Он приоткрыл рот, но звук застрял где-то глубоко внутри. Он застыл, и в его широко распахнутых, полных надежды глазах я увидела то самое знакомое выражение – то самое, что когда-то заставляло мое сердце биться чаще в совершенно другой жизни. И от этой внезапной, украденной у прошлого искры, внутри все оборвалось и похолодело.
Дин. Шесть лет назад.
«Быстрее. Нужно быстрее бежать. Если уйду дальше, они меня не поймают».
Лёгкие колотило от скорости шага, сошедшего на бег.
«Нужно было срочно убежать. Хоть куда».
– Эй, урод, иди сюда. – Свист за спиной заставил встать и не рыпаться.
Бежать было поздно. Они меня уже увидели. Восемь ребят возвышались надо мной. И они не были выше. Они просто были сильнее. Их жесткий смех совсем не веселил меня. Их руки не дрогнули перед ударом. Ногами они вталкивали меня за кусты, чтоб никто из учителей не видел происходящего. Люди просто шли мимо. А я просто надеялся, что хоть один из них придет на помощь.
– Давай бабки.
– Ты глухой? Бабки гони.
Мелочь и пара купюр выпали из дрожащих рук. Они забрали все, что было. Папа будет зол. Мама тоже.
Смех стал громче. Удар ботинком пришелся в ребра. Меня перекосило от боли, и я упал. Разбил колени. Испачкал брюки.
– Не надо. Пожалуйста, – взмолился я, чем вызвал больше смеха.
Остальное запомнилось с трудом: удар за ударом, мои мольбы о пощаде, слезы, смешанные с кровью.
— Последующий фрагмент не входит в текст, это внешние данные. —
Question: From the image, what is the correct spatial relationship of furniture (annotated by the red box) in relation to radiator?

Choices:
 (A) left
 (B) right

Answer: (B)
А ещё грязная куртка, которую я буду оттирать влажными салфетками, чтоб мама не ругала.
– Завтра чтоб принес больше. Понял? – И снова удар по голове.
Меня тошнило. Все тело ныло. Я не мог нормально вздохнуть. Восемь смеющихся фигур напоследок заткнули мной тихий стон и снова начали пинать.
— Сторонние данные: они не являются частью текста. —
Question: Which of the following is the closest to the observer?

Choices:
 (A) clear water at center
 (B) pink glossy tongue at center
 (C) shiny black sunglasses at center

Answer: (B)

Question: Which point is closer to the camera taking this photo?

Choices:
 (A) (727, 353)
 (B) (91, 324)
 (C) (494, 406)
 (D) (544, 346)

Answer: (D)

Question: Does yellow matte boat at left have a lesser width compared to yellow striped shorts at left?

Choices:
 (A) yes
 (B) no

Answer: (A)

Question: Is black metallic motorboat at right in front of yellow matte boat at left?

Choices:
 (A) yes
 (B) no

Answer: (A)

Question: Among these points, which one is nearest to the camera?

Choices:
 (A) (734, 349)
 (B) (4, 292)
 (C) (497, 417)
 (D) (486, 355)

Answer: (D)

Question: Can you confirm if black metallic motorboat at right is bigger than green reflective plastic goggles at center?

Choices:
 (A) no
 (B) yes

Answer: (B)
– По лицу не бей! Идиот. – Сказал кто-то.
И вот появилась Элин Роуз. Словно добрая фея. Размытый силуэт в моих глазах. Она пыталась остановить ребят. Пыталась противостоять толпе. Взрослый мужчина за ее спиной поднял меня на руки и отнес в машину. И мне уже было все равно, что это за люди и куда они везут меня, лишь бы не оставаться за этими кустами.
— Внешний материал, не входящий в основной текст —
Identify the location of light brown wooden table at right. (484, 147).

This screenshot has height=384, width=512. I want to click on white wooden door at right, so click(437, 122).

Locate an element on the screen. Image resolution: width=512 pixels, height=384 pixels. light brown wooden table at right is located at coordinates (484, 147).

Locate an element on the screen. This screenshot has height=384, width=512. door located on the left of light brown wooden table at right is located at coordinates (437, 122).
Я впервые увидел в глазах человека тепло, что было обращено ко мне. Даже холодная рука Элин, что держала мою, казалась теплее остальных рук.
– Мы отвезем тебя в больницу. Все хорошо, – успокаивала меня она. Но не успокоила.
– Нет. Пожалуйста, оставьте меня на остановке. Я сам.
– Ты уверен?
– Угу.
Мне ни в коем случае нельзя было тревожить родителей. Если бы они узнали, что я попал в больницу, наказали бы ещё сильнее. Поэтому нельзя.
Сердце больно укололо, когда Элин начала вытирать мое лицо от крови. Она даже куртку и штаны немного оттерла. Подбородок задрожал от незнакомого чувства. Это была доброта, которой я никогда не получал и, казалось, не заслуживал.
Я был плохим ребенком: не был красив, как того хотела мама, и даже не мог заниматься спортом, как того хотел папа. Я – разочарование. Я – никто.
Дин. Настоящее время.
Мне всегда казалось, что в моей жизни не будет ничего, кроме побоев. И я с этим смирился. Лишь Элин подарила мне свет, подарила тепло в салоне своей машины.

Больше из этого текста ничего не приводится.